Whenever I face adversity—when my faith is shaken or my confidence falters—I turn to a woman I carry in my heart every day. Too often forgotten in Dr. King’s shadow, Coretta Scott King embodied everything at the core of an intersectional fight for justice. Above all, she recognized that the movement for civil rights could not stop at the voting booth. It had to be a fight for dignity in every facet of our lives—the right to stand tall at work and to live with security at home.
The day before she buried her husband, King had flown to Memphis to lead 50,000 people marching in solidarity with striking sanitation workers, bolstering their fight to win just wages, safety on the job and recognition of their union. It was no accident; recognizing the strike’s significance, Dr. King had spent his final hours in Memphis.
“Now our struggle is for genuine equality, which means economic equality,” he had told the strikers. “For we know, that it isn’t enough to integrate lunch counters. What does it profit a man to be able to eat at an integrated lunch counter if he doesn’t have enough money to buy a hamburger?”
Those striking workers’ fight pointed to the broader struggle ahead, one that we are still waging half a century later.
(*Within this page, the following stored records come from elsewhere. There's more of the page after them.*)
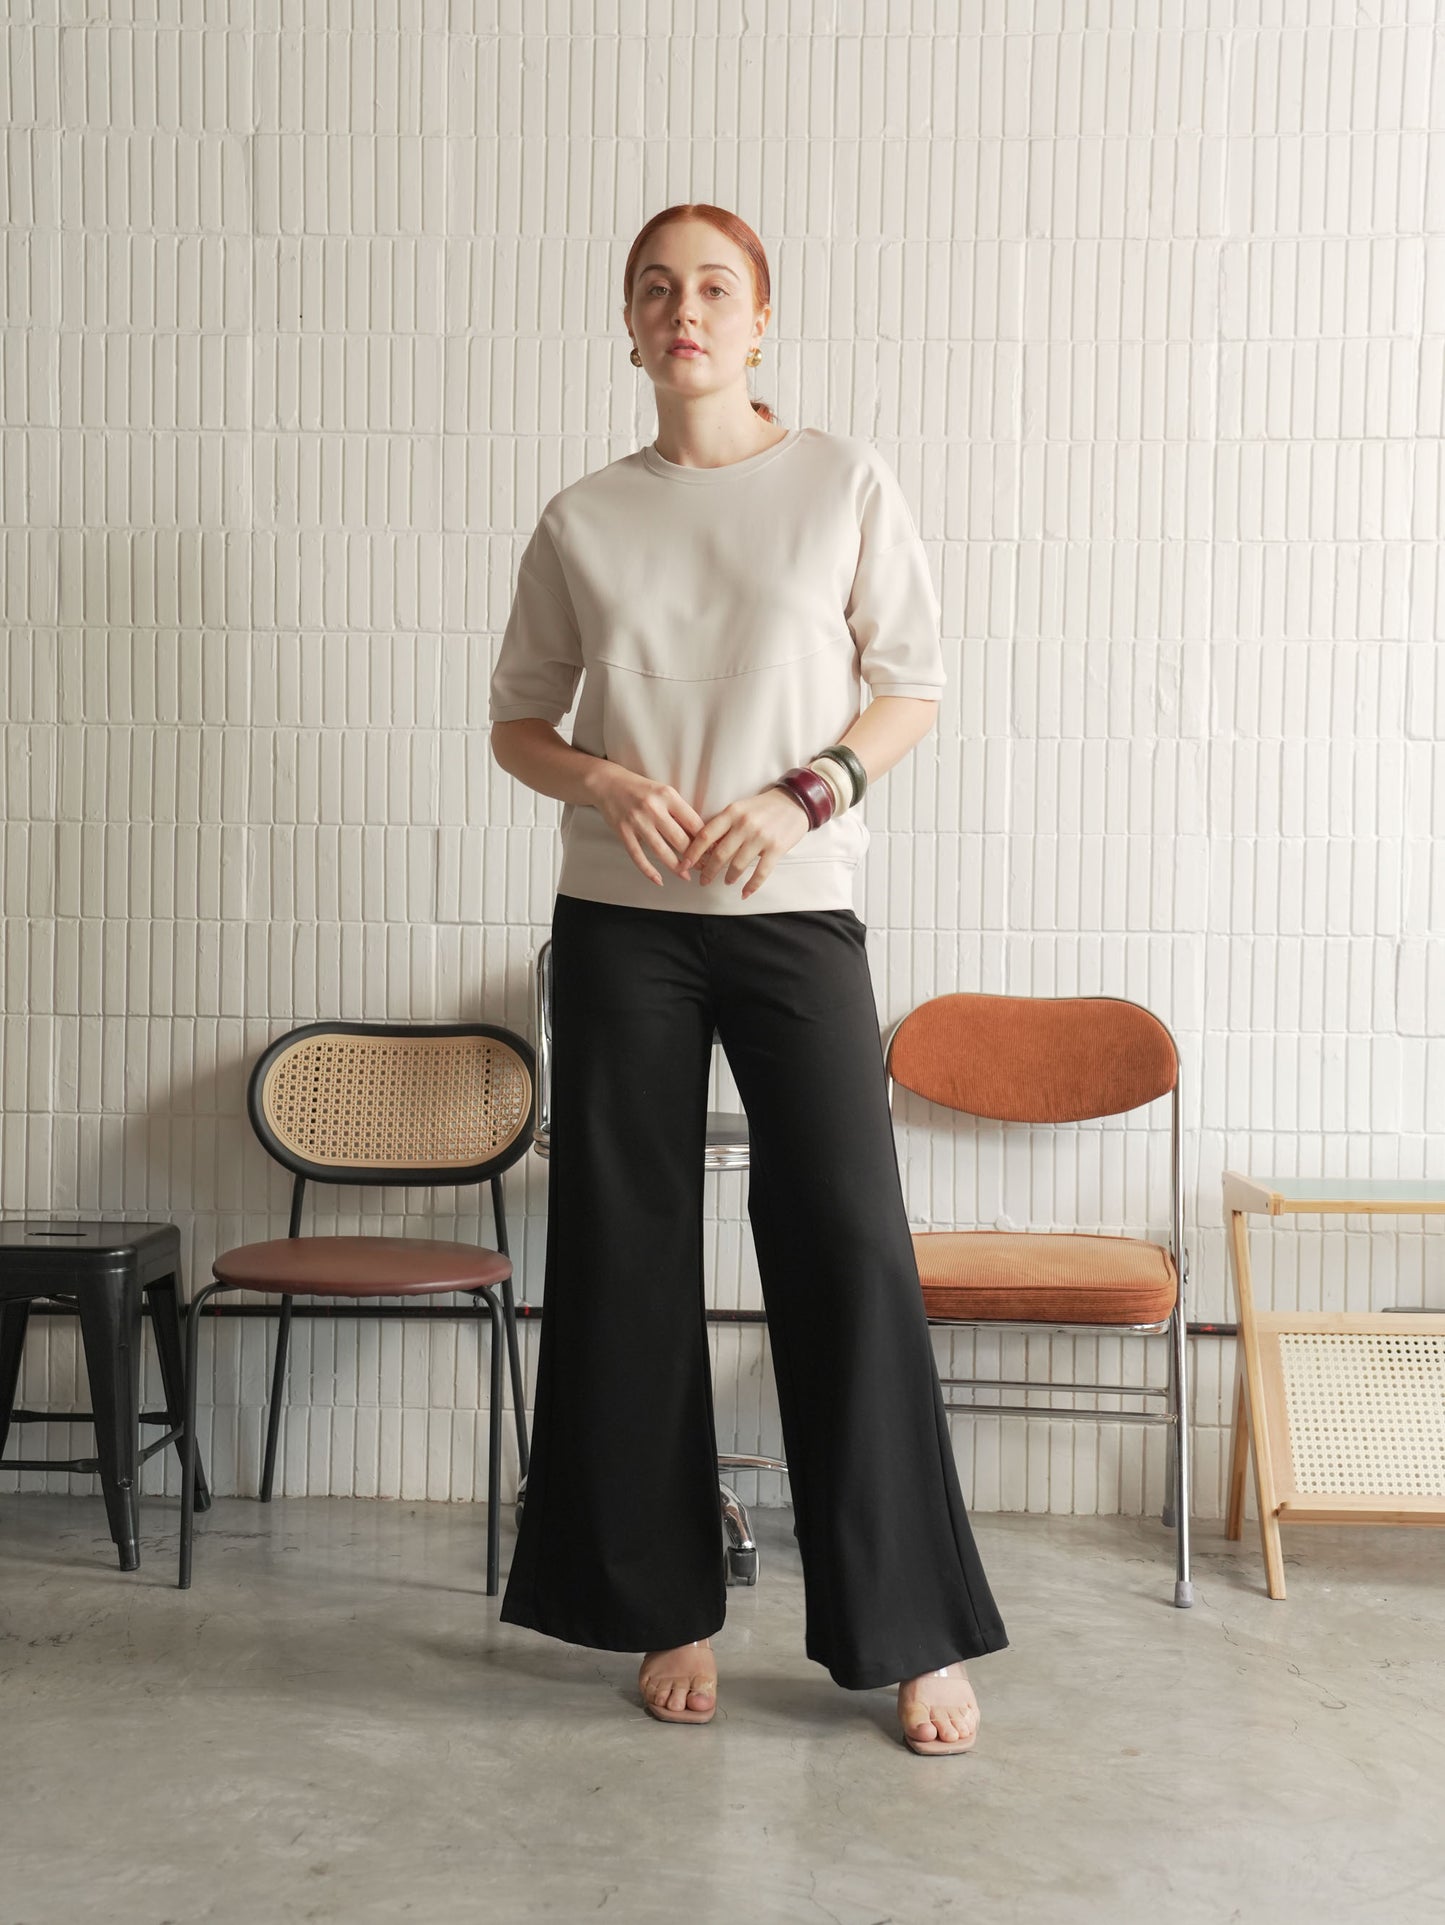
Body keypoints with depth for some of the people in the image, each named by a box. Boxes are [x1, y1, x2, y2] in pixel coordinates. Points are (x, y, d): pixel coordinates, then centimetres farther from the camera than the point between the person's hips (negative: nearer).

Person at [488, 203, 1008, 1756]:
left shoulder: (845, 483, 3)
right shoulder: (582, 520, 7)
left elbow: (913, 686, 4)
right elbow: (518, 722, 11)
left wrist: (807, 794, -12)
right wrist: (606, 783, -10)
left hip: (797, 914, -2)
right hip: (621, 923, 2)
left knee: (849, 1247, -4)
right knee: (629, 1251, 5)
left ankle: (915, 1632, 8)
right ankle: (670, 1611, 19)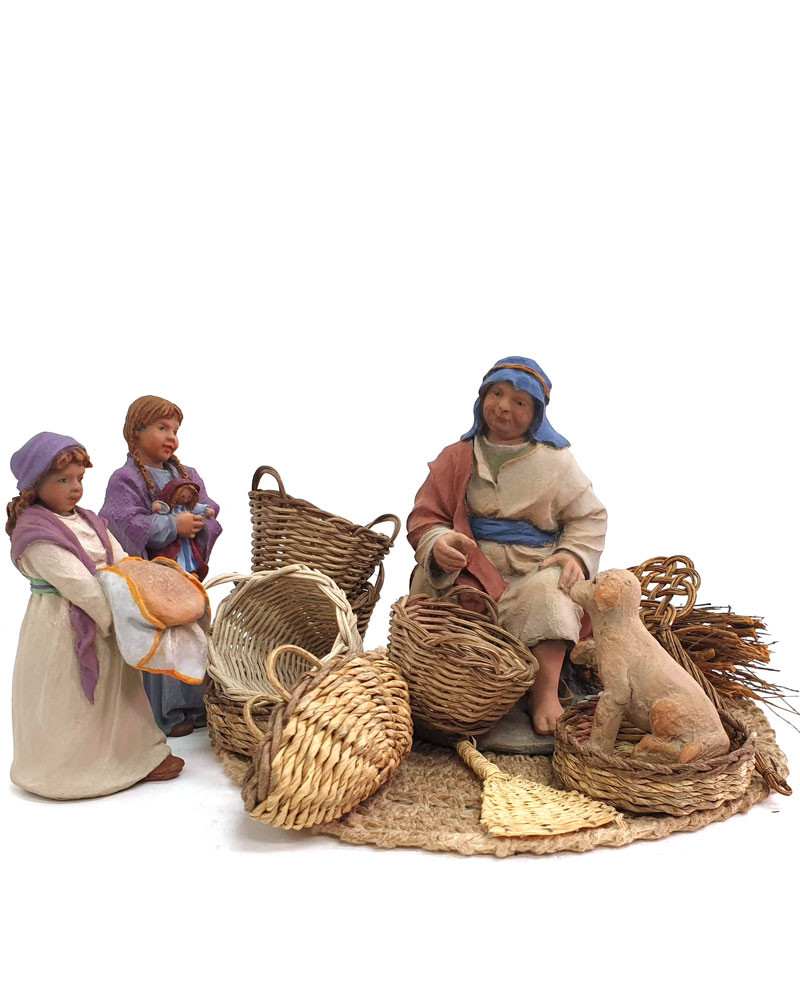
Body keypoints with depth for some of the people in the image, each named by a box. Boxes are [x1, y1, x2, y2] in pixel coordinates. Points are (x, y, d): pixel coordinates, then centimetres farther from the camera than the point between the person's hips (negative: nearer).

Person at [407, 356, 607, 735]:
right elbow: (425, 517, 4)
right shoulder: (458, 458, 10)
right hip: (473, 565, 1)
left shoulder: (554, 461, 9)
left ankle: (545, 692, -26)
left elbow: (588, 516, 13)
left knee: (549, 591, -32)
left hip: (534, 565, -1)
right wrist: (438, 544, -21)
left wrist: (575, 555, -8)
Coretta understood that truth, and she spent decades advancing what she called Phase Two—the fight for our right to a good job and economic security.
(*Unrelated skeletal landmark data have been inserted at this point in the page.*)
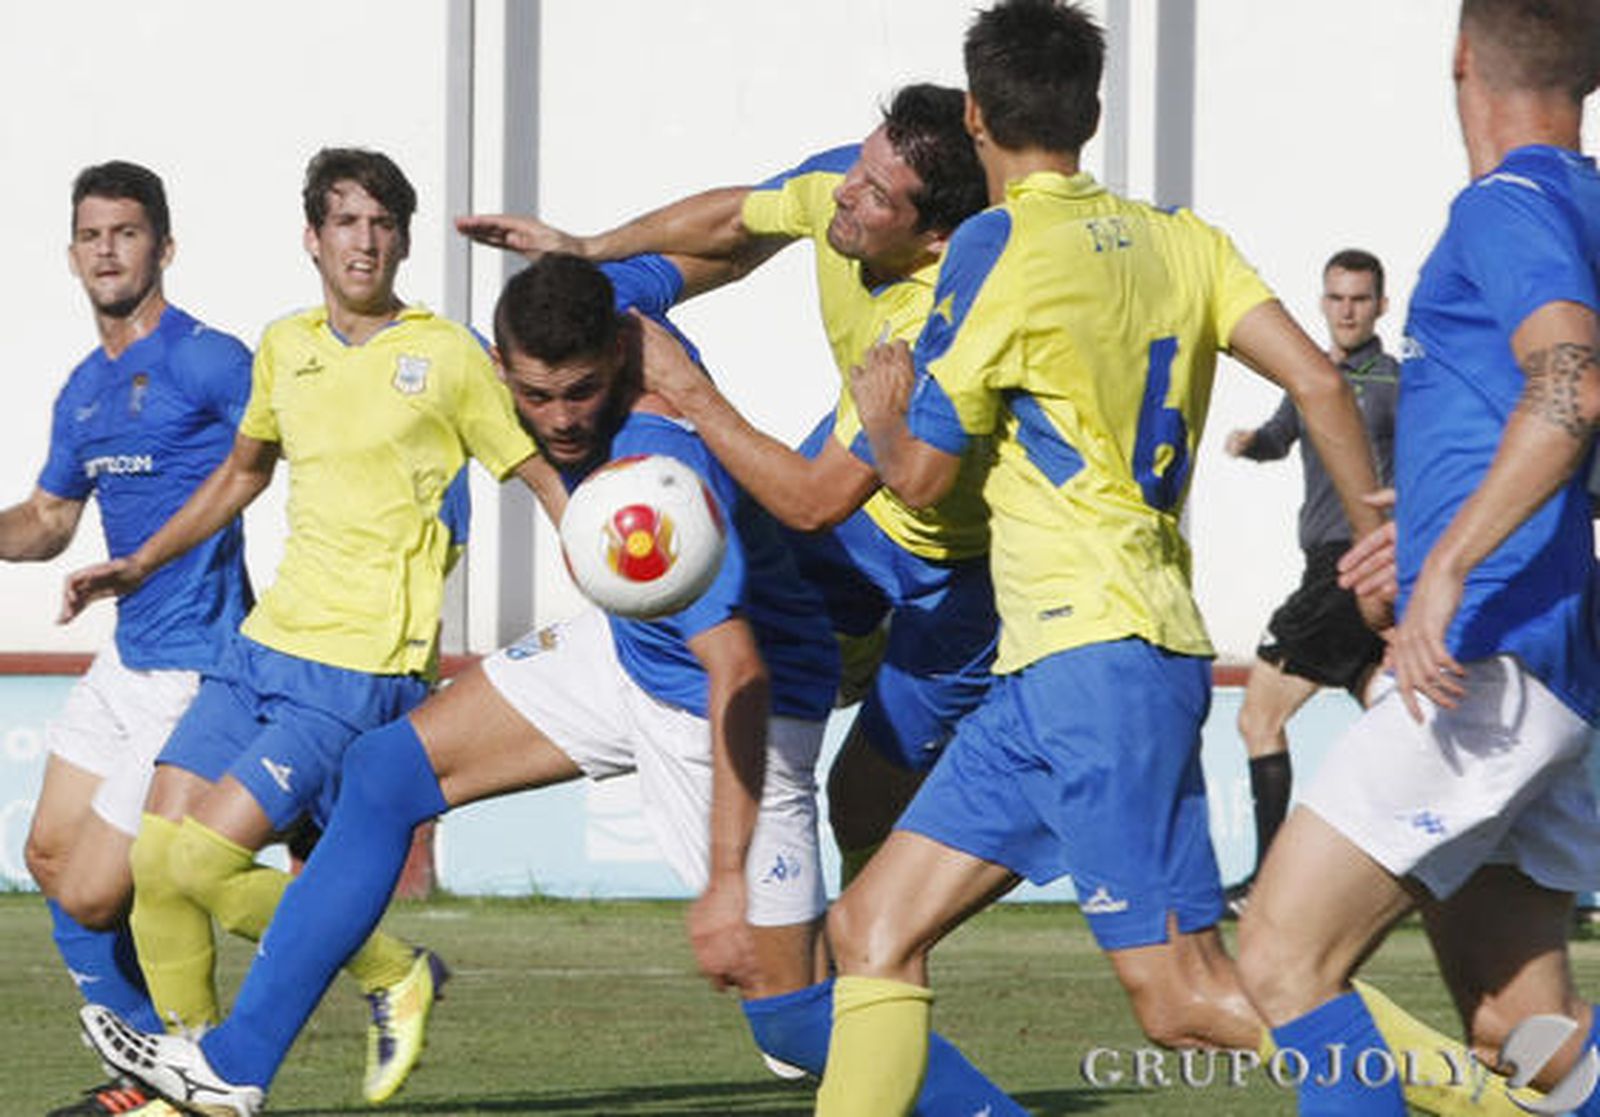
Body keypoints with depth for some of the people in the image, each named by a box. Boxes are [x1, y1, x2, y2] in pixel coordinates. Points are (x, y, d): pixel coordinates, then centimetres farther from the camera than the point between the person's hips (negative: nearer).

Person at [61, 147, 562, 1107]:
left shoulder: (450, 357, -5)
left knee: (206, 859, -15)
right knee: (157, 856, -1)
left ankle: (393, 974, 4)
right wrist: (142, 563, 26)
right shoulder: (285, 347, 12)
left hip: (365, 667, -6)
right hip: (269, 640, 6)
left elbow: (545, 476, -3)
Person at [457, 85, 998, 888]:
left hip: (961, 561, -7)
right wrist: (588, 251, -3)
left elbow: (813, 502, -37)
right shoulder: (838, 182, -21)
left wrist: (689, 391, -30)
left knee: (864, 807, -4)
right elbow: (739, 223, 4)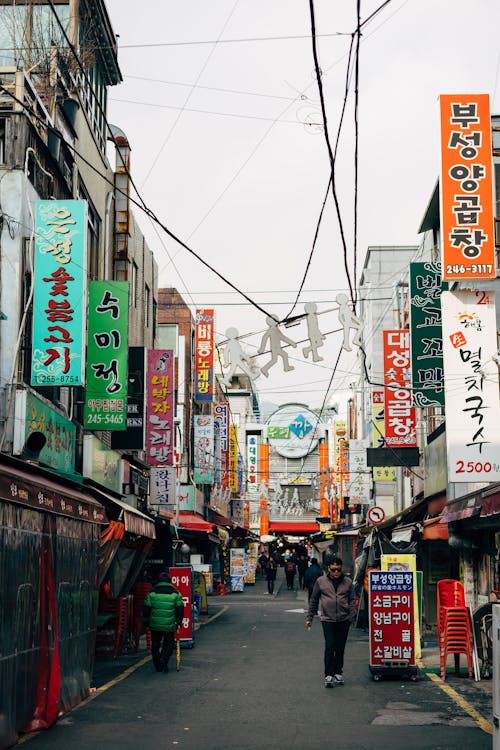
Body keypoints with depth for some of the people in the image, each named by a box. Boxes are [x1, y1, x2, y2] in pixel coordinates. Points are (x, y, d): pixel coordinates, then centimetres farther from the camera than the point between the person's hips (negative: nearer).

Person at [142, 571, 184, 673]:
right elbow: (180, 609, 3)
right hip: (169, 626, -1)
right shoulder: (175, 593, 0)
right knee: (169, 643, 12)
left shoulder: (152, 593, 0)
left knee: (155, 644, 15)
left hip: (154, 625, 1)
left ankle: (158, 666, 18)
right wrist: (178, 621, 15)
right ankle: (163, 659, -11)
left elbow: (146, 608, 2)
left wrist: (146, 621, 14)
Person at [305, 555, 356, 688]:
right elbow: (314, 600, 10)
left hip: (343, 620, 1)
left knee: (340, 647, 9)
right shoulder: (321, 581, 3)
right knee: (329, 647, -8)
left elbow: (352, 600, 7)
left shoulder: (347, 582, 4)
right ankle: (328, 675, -6)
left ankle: (338, 672, 22)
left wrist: (351, 616, -4)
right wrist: (309, 617, 11)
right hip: (327, 619, -1)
Whether we’re securing just pay or eliminating discrimination on the job, there’s still one unparalleled vehicle for winning that progress: joining together in a strong labor union.
The movements for civil rights and labor rights have always been powered by the same principle. We draw strength by standing together and fighting alongside each other. And that’s because these two great efforts are integrally tied to one another.
A fight for social justice can’t ignore the economic suffering of the oppressed, and a struggle against economic oppression will fail if it turns a blind eye to bigotry and social inequality.
The Memphis sanitation strike was about more than a demand for higher paychecks. It was about coming together in an age-old struggle to demand the dignity inalienably endowed to us.
Step by step, that struggle has borne fruit. Unionized public-sector jobs continue to offer one of the best paths to prosperity for people of color. Union contracts enforce fair hiring practices. They provide us with just wages today and a secure retirement tomorrow. They ensure that we can walk with our heads held high, knowing that our value is recognized.
And above all, they offer us hope for a better future. “Struggle is a never ending process,” King warned in her memoir. “Freedom is never really won, you earn it and win it in every generation.”
We might not reach the end of the path our ancestors set out on. But joining together in strong unions is the surest way to reach ever closer.
This Black History Month, we should remember the bloody, painstakingly-secured victories our community has won through the labor movement. And even more importantly, we should boldly secure the desperately-needed progress yet to be won by organizing, marching and fighting together.